Kentucky, Indiana and most bankruptcy courts have a simple Chapter 13 confirmation procedure. Many courts require the debtor to sign and review list of the debtor duties in Chapter 13. The Chapter 13 is basically like a contract, If the debtor performs his part he will get the discharge at the end of the case. In Indiana and Eastern Kentucky these duties are outlined in the Rights and Responsibilities document filed with the court.
Primarily debtors must make payments on time into the plan and to the mortgage if they have one. These payments start the month the case is filed. If the debtors fail to make payments the trustee will file a motion to dismiss the case or the mortgage company will file a motion to terminate the stay so a foreclosure can proceed.
Debtor duties in Chapter 13 for Louisville Kentucky
In Louisville Kentucky the debtor has several mandatory duties. After the plan is confirmed, the court issues an order confirming the plan which requires the Debtor to.
- Not sell property without permission of the court.
- Obtain permission from the court to purchase property or finance debt during the plan. Because of this option the debtor may want to consider whether he needs to purchase an auto before he files the Chapter 13. Some Judges may decline purchases for more expensive autos or higher interest rates after the case is filed. These judges may mean well, but may unintentionally leave you with no car to get to work. Motions have to be filed to approve these purchases and applications often take 20-30 days to be approved.
- In Louisville, a debtor must annually provide a copy of their tax return. In Western Kentucky this also includes turning over the tax refund to the court unless the plan pays 100% to the unsecured creditors. The penalty for the failure to turn over the tax refund or to provide copies of the tax return and budget is simple: dismissal of the case.
- The debtor must also provide an annual budget to the court. This normally only means that the debtor copies their Schedule I and J unless substantial changes have occurred.
- At the end of the case a single page document called a request for discharge must be filed to obtain the discharge. Primarily this just states the debtors address and employer at the time of the discharge. It is meant to advise child support and alimony recipients where the debtor is and is employed. You have to file it regardless of whether you owe child support and alimony.
- Be sure to take the second required training which is the Debtor Education certification. The certificate is required for a discharge. Failure to file this before the case ends may mean your case is closed without a discharge and you will have to pay a filing fee and attorney fee for two motions.
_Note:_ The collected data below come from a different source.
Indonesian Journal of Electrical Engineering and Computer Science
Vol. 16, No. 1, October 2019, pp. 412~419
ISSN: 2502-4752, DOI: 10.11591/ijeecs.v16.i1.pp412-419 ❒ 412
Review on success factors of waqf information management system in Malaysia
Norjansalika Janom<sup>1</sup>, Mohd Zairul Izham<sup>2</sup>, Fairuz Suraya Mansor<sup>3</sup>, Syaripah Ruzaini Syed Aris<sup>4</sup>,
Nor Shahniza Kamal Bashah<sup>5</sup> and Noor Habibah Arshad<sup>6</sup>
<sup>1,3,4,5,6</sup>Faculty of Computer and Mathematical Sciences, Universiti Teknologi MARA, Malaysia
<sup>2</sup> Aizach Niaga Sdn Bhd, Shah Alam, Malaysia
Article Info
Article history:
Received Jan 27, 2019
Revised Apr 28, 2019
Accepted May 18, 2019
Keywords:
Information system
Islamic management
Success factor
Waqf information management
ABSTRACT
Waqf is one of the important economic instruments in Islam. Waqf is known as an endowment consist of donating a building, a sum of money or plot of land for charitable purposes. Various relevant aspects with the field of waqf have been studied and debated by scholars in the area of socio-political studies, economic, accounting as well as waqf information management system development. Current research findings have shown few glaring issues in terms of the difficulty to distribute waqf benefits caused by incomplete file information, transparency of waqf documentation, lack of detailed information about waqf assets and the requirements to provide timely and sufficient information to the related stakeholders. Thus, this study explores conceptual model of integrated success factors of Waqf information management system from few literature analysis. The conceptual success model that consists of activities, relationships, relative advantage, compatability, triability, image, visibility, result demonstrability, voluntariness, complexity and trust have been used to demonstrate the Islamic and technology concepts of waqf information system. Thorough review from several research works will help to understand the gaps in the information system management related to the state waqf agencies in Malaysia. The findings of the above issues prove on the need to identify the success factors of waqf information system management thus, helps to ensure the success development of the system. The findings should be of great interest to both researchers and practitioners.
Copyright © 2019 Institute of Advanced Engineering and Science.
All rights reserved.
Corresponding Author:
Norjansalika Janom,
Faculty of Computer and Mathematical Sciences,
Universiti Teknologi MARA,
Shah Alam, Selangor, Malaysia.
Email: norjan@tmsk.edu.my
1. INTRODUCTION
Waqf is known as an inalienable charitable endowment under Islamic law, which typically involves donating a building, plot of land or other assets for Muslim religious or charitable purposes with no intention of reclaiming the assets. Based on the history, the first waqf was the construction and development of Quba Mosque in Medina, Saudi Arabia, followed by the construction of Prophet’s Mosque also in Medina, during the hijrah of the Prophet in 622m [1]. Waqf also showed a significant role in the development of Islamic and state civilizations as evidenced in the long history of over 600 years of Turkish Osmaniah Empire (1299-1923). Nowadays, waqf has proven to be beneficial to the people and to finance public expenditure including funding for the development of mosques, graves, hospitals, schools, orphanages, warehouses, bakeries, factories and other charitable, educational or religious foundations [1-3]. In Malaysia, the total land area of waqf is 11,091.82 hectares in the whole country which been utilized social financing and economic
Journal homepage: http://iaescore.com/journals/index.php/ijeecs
The first motion allows you to reopen the case. The second allows you to file the certificate late and enters the discharge.
Remember to review your claims.
However, the debtor should also review their claims after confirmation. Creditors file claims to be paid. These claims are approved unless the debtor, attorney or trustee objects. Claims may have been filed in the wrong case or may be for the wrong amount. Sometimes claims are filed although you bankrupted the debt in a prior case or paid it. For that reason you should review the claims about 30-60 days after the confirmation hearing to insure you don’t overpay your Chapter 13 or pay a debt that does not even belong to you.
The failure to follow these steps will result in dismissal of the case or in overpayment to the creditors. Often the debtor will forget and make the mistake of selling assets while they are in a Chapter 13. If these assets would have been sold by a Chapter 7 trustee the debtor may have problems if they attempt to convert.